3. Align on strategy.
Dia and I knew our values were aligned: We share the belief that a concierge approach rooted in compassion and companionship alleviates the urgency and complexity inherent in crisis care and supports positive outcomes. The next step was to create intention-based guiding principles for our business. From day one, we’ve been abundantly clear on what we do, who we work with and who we don’t.
4. Create supportive systems.
There’s a reason people compare business partnership to marriage. We often joke about how we spend more time together than with our significant others. But even if you work together and cohabitate, starting a business together will impact your work routines in personal ways.
Maybe one or both of you are leaving an existing job. Suddenly there’s no office, no water cooler and no work family to remind you to eat lunch. Those systems and workflows you always said you could build better? You’re the captain now, whether you like it or not.

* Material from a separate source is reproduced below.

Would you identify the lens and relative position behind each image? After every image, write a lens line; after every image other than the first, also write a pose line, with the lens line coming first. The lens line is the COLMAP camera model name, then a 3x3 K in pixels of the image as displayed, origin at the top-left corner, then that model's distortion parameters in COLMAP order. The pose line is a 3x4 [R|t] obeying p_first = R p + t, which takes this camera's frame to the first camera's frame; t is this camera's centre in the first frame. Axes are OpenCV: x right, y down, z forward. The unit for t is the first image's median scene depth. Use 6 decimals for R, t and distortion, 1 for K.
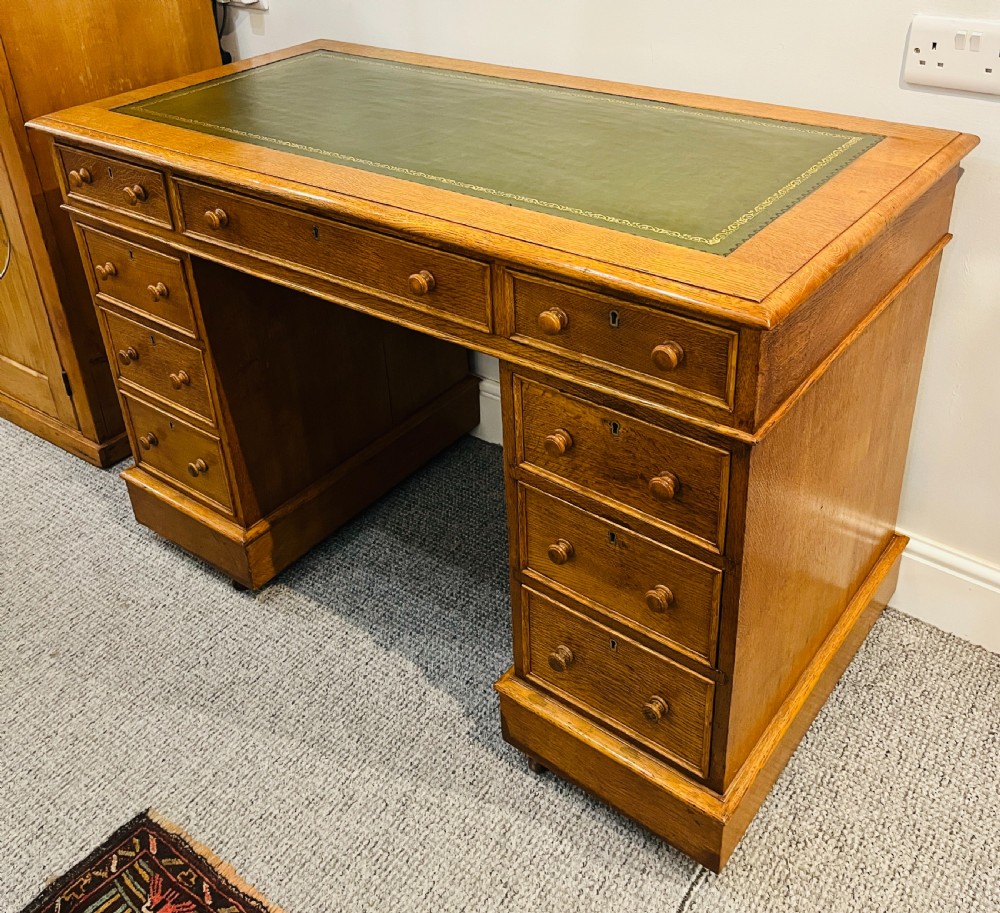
lens RADIAL K [[1013.8, 0, 497.8], [0, 1013.8, 322.2], [0, 0, 1]] dist [0.030595, 0.000000]
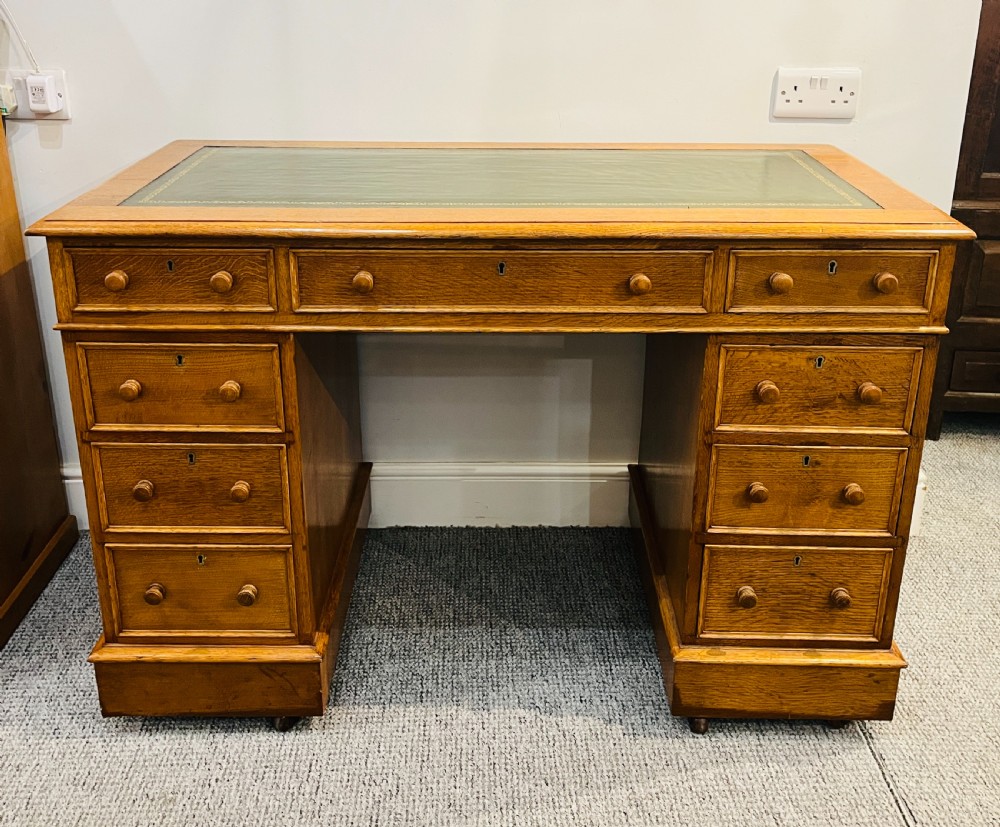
lens RADIAL K [[1049.6, 0, 490.1], [0, 1049.6, 323.4], [0, 0, 1]] dist [0.029276, 0.000000]
pose [[0.797408, -0.160206, 0.581786, -0.738346], [0.245928, 0.966693, -0.070876, 0.037697], [-0.551054, 0.199595, 0.810248, 0.112905]]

Leading up to launch, set meetings to plan and prepare for the changes you can predict (there will be plenty of curveballs later). If you can, hire people who can do certain parts of the job better than either of you. Because even together—and especially as you grow—you and your business partner can’t be experts in everything.

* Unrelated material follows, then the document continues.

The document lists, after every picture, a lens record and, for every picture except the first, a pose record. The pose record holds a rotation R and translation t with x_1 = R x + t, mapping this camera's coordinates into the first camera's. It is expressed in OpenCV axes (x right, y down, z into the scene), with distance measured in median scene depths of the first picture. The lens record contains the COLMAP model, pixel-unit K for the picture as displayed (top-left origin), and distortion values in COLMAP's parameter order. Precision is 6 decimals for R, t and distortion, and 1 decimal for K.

5. Learn to have difficult conversations.
Learning how to productively and successfully navigate issues while growing a business together—while still honoring our individual emotions—has been a learning experience. Know that this process takes patience. It takes doing your own work as individuals. It involves learning how to identify your feelings and reflect on where they are coming from. Within a business partnership, difficult conversations must be resolved so you—and the business—can keep moving forward. You also have to recognize feelings that come up for you personally and know when it’s time to support yourself.
My last bit of advice is more about life than business: Remember to celebrate more than your successes—celebrate the vitality of your partnership in quieter times, too. Dia and I often slip into brainstorm mode on flights together. The conversation might be work-focused, but fewer interruptions create a fluidity that inspires ideas and solutions we may not have come to in a more structured environment. These are the moments that snap you out of the day-to-day and remind you why you became partners in the first place.
We have true gratitude for how special this work partnership is, and it’s not just because we went into it as friends—it’s also because of the ways it’s enriched us as professionals and brought more meaning into our work lives.